TEXT FOR ANALYSIS:
==================================================

- Directed by: K. S. Sethumadhavan
- Written by: Muttathu Varkey S. L. Puram Sadanandan (dialogues)
- Screenplay by: S. L. Puram Sadanandan
- Produced by: C. C. Baby
- Starring: Madhu Jayabharathi Adoor Bhasi Prameela
- Cinematography: Melli Irani
- Edited by: T. R. Sreenivasalu
- Music by: G. Devarajan
- Production company: MS Productions
- Distributed by: MS Productions
- Release date: 24 December 1971;
- Country: India
- Language: Malayalam

= Line Bus =

Line Bus is a 1971 Indian Malayalam film, directed by K. S. Sethumadhavan and produced by C. C. Baby. The film stars Madhu, Jayabharathi, Adoor Bhasi and Prameela in the lead roles. The film featured a musical score by G. Devarajan.

==================================================

EXERCISE DETAILS:
Pick up the article on the 1971 Malayalam film Line Bus after its final sentence and continue it.

Stored data entries:
==================================================

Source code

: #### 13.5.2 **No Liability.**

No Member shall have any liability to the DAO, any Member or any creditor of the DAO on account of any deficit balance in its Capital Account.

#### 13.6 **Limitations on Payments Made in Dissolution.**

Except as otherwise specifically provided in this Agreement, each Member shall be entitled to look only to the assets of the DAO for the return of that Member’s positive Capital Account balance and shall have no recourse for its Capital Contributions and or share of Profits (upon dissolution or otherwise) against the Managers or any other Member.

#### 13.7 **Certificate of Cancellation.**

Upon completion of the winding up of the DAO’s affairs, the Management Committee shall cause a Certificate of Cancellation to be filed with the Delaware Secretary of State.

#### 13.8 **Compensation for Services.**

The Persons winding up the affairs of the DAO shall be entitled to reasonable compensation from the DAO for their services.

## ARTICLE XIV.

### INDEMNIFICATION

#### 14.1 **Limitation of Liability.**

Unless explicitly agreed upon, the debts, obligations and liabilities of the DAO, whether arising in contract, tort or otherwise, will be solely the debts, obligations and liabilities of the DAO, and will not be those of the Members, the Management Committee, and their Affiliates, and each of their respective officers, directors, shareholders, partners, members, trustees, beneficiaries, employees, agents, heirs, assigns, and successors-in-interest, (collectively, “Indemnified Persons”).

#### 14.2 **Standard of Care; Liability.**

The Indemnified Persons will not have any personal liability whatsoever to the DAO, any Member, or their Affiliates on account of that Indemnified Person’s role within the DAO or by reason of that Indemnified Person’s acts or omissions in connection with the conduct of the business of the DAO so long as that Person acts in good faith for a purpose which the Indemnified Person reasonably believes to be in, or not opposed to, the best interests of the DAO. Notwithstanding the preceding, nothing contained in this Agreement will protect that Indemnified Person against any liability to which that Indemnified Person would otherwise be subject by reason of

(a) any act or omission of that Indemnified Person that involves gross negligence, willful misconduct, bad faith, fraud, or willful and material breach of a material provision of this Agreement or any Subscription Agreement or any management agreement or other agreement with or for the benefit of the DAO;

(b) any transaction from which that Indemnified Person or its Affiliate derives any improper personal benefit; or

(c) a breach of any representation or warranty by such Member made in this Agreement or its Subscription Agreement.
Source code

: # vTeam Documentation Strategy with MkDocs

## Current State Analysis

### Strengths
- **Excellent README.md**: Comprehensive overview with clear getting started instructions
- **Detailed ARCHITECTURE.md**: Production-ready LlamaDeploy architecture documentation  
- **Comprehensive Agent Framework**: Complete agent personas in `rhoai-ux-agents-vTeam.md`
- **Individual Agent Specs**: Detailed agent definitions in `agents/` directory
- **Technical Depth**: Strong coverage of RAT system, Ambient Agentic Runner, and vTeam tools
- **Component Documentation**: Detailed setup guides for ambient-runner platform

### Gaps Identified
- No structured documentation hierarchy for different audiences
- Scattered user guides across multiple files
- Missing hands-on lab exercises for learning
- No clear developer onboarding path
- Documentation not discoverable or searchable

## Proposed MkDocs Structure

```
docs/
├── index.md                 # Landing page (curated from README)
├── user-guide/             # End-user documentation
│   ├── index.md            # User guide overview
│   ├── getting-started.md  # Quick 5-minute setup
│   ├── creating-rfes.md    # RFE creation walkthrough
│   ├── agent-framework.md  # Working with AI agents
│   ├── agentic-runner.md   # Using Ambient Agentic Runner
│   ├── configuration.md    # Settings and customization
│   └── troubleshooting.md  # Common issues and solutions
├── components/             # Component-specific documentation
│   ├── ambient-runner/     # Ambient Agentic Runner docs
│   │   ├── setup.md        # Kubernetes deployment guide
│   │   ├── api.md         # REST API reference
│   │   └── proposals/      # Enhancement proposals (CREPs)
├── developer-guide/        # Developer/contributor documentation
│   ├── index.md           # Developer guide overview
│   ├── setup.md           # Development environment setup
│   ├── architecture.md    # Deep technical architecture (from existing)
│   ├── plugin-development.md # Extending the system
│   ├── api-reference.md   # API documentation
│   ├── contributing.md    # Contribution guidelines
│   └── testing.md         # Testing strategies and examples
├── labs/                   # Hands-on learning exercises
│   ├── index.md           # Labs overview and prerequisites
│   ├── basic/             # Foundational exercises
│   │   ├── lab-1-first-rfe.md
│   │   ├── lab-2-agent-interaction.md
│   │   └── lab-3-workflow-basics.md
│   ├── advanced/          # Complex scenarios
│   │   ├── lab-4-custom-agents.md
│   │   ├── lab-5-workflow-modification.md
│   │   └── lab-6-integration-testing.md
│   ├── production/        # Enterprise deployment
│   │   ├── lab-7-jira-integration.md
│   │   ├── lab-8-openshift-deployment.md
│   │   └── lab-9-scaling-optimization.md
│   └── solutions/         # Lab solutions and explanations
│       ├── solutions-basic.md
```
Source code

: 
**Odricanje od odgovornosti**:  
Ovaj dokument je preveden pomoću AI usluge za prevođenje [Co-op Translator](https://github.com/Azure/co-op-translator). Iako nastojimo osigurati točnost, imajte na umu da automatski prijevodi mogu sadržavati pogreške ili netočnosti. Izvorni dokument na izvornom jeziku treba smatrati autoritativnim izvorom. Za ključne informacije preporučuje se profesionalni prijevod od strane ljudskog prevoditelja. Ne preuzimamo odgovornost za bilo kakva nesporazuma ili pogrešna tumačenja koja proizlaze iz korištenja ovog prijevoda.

==================================================

ANSWER SECTION:
==Cast==

- Madhu as Gopi
- Jayabharathi as Sarasamma
- Adoor Bhasi as Govindhan Pilla
- Meena as Pankiyamma
- Bahadoor as Vareed
- Alummoodan as Chacko
- Prameela as Priyamma
- Dinachandran
- Jameela Malik
- Khadeeja as Kathreena
- K.P. Ummer as Chandrasenan

==Soundtrack==
The music was composed by G. Devarajan and the lyrics were written by Vayalar Ramavarma.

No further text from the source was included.